# CNC carving First post



## Scottart (Jan 8, 2015)

I came here looking for information on repair a router I use in my CNC machine.. found all the answers and of course lots of other interesting people and ideas. here are a couple of pictures of CNC work coming out of my shop in Alaska this month


----------



## Cherryville Chuck (Sep 28, 2010)

Nice work Scott. Welcome to the forum.


----------



## kklowell (Dec 26, 2014)

Sweet!


----------



## Bradleytavares (Feb 25, 2012)

What brand CNC machine produced these. PS, very attractive, especially the painting.


----------



## billyjim (Feb 11, 2012)

very nice Scott. I especially like the painted sign...very realistic.


----------



## stevenrf (Jul 30, 2010)

I particularly like the realistic salmon in the first picture. Are they your own creation? I don't remember seeing them in Vectric or VCarve.


----------



## RingNeckBlues (Apr 30, 2012)

Awesome job on both the carving and painting.
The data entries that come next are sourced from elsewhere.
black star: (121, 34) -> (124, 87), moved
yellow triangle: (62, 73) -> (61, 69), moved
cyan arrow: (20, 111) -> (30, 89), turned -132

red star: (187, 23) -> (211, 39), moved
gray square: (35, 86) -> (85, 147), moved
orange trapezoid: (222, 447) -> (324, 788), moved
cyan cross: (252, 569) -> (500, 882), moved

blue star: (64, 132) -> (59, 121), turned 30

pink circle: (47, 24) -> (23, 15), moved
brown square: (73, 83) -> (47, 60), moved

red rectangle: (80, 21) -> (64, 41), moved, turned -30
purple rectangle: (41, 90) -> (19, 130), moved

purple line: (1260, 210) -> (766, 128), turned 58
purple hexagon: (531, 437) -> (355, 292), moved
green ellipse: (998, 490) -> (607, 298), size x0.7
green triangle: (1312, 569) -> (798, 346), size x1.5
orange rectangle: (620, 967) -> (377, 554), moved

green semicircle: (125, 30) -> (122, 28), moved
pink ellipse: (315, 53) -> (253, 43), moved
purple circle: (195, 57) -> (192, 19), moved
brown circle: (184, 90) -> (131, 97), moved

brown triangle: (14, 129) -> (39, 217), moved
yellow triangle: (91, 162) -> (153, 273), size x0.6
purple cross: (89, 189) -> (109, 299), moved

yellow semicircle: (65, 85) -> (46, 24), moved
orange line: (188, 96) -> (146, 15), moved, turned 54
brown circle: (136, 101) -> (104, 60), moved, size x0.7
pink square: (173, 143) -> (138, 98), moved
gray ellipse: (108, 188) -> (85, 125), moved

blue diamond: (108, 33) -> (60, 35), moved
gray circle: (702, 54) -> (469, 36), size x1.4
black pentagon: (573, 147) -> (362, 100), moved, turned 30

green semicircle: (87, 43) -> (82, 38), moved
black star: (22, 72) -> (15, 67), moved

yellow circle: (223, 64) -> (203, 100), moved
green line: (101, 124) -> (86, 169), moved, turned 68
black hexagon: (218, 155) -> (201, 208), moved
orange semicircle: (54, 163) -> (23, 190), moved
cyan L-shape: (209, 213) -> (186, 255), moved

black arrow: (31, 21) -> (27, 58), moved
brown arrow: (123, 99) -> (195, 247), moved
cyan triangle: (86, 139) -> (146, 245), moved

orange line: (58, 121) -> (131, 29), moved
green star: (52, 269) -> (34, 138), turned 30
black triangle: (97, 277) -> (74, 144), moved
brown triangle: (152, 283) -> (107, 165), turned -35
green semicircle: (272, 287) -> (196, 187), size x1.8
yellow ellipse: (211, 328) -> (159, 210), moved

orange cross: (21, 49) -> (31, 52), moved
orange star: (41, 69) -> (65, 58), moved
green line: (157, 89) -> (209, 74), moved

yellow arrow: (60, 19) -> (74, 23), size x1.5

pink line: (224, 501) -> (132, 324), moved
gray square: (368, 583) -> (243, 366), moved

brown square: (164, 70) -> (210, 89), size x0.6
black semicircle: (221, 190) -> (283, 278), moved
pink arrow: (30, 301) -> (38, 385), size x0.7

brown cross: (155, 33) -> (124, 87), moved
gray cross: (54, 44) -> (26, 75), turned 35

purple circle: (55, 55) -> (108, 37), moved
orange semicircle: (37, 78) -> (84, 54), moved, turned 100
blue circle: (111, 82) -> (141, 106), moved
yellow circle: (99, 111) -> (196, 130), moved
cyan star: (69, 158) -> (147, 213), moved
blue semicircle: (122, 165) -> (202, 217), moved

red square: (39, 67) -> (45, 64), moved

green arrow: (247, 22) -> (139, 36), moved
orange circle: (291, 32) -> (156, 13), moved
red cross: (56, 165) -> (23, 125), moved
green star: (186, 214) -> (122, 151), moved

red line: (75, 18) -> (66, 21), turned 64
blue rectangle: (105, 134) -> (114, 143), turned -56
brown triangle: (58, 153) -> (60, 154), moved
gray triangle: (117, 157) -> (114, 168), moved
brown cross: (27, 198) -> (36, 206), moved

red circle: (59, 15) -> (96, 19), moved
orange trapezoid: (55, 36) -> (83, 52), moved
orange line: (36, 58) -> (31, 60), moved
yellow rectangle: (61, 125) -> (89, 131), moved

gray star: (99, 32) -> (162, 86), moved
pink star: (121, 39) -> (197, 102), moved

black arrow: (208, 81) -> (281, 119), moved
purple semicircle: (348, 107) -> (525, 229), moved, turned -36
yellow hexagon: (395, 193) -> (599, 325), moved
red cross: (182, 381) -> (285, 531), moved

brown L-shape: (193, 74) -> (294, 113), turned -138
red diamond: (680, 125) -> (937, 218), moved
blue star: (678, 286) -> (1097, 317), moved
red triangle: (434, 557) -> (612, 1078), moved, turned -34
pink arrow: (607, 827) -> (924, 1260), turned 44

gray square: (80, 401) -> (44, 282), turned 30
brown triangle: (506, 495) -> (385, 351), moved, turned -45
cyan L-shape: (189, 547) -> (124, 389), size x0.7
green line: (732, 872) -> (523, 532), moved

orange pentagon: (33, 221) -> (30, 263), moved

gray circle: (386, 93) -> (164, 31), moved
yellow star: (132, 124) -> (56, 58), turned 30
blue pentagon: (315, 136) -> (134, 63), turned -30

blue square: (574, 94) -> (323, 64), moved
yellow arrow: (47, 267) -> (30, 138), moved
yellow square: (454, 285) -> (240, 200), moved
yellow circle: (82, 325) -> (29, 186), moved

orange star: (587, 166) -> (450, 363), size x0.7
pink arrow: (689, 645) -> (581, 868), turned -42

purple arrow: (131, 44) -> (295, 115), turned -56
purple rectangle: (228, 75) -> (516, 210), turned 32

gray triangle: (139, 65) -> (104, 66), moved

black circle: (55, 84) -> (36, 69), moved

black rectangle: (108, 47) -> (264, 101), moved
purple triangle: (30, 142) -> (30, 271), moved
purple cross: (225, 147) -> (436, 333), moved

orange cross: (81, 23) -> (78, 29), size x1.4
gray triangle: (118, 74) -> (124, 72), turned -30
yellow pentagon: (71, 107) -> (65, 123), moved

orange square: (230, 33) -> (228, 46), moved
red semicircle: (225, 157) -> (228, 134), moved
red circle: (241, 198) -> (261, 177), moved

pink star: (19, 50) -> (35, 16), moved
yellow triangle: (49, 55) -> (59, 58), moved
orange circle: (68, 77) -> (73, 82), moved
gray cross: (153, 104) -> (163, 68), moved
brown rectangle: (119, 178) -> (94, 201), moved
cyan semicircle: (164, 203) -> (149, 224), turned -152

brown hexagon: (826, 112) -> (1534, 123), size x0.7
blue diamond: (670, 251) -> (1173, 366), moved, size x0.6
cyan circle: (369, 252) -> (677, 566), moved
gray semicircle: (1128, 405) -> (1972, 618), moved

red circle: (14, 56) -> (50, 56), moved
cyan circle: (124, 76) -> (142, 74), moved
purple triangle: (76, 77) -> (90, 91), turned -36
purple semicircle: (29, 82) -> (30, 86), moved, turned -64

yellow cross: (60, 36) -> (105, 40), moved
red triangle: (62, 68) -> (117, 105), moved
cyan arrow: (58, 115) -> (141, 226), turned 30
Please share the source for the relief patterns!


----------



## Semipro (Mar 22, 2013)

Well done Scott
Welcome to the forum.


----------



## Raven13 (Jan 8, 2015)

Wow, very impressive. Can you tell me what kind and size machine you used to produce those?

Jeff


----------



## RainMan 2.0 (May 6, 2014)

Very impressive Scott . I have CNC routers in my dreams . Someday


----------



## old55 (Aug 11, 2013)

Welcome to the forum Scott, very nice work.


----------



## curiousgeorge (Nov 6, 2006)

Great carves on some really nice looking patterns. What machine are you using and where do you get the patterns? Oh! By the way. WELCOME TO THE FORUMS!!!!


----------



## Multiwood (Feb 24, 2013)

Amazing. Welcome to the forum Scott.


----------



## jw2170 (Jan 24, 2008)

Great work, Scott.

Welcome to the forum.


----------



## Scottart (Jan 8, 2015)

I use a Shark HD CNC and the pieces are designed in Aspire


----------



## Scottart (Jan 8, 2015)

Thank, yes the salmon and the trout were created with Aspire.


----------